Did you know that every time you sign up for some type of account online, that you may be helping to digitize books? That word that is all distorted that you much type out in order to sign up for an online service is called a
CAPTCHA. It was developed to make sure that only people were signing up for email accounts or buying tickets online. Computers are unable to pass a
CAPTCHA test, so when one is passed, it is safe to assume that a real person is signing up for something and not a computer program. This is all very interesting and useful, but the real story is how
CAPTCHA is now being used to digitize the large back log of newspapers and other printed materials. This program is called
reCAPTCHA and was developed as a way to put the
CAPTCHA test to "good use." When a person signs up for an online they are given a
CAPTCHA challenge to read as well as another word from a book or newspaper that was being digitized. The
reCAPTCHA word could not be read by optical character recognition software and it needed the human eye to read it. When the word is entered as part of the
CAPTCHA challenge, the
reCAPTCHA word is then sent back to the service that is digitizing the material and the unrecognizable word is now recognizable by the computer. According to
Wikipedia, the
reCAPTCHA program provides the equivalent to 12,000 hours per day of free man hours to digitization projects.

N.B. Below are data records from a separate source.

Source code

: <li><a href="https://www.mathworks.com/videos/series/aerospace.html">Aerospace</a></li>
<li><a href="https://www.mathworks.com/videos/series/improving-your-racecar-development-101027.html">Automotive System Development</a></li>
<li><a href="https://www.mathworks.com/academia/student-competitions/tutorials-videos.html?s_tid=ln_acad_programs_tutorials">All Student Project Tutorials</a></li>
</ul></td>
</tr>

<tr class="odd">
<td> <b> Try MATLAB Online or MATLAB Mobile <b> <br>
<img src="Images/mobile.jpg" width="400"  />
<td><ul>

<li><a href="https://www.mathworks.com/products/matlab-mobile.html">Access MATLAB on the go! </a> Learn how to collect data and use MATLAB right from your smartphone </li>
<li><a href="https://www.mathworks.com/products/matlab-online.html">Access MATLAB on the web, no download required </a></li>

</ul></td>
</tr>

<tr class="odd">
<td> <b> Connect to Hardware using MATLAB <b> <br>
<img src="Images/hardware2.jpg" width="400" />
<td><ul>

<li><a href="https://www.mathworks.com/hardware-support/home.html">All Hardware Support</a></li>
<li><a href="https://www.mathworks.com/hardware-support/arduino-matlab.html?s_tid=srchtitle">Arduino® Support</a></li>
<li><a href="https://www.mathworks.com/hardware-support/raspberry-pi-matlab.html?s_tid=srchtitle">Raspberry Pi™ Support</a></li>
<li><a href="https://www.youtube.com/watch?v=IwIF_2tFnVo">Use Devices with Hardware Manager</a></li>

I learned about this great idea on Nova Science Now. The problem of computers not being able to read and digitize a piece of printed materials was one of the topics that was covered in my
metadata class. Its so interesting that
someone was able to come up with a way to use a simple computer test to help in quest to digitize as much printed materials as possible. Think how much has already been digitized by using this program and all without anyone having to do any real "work."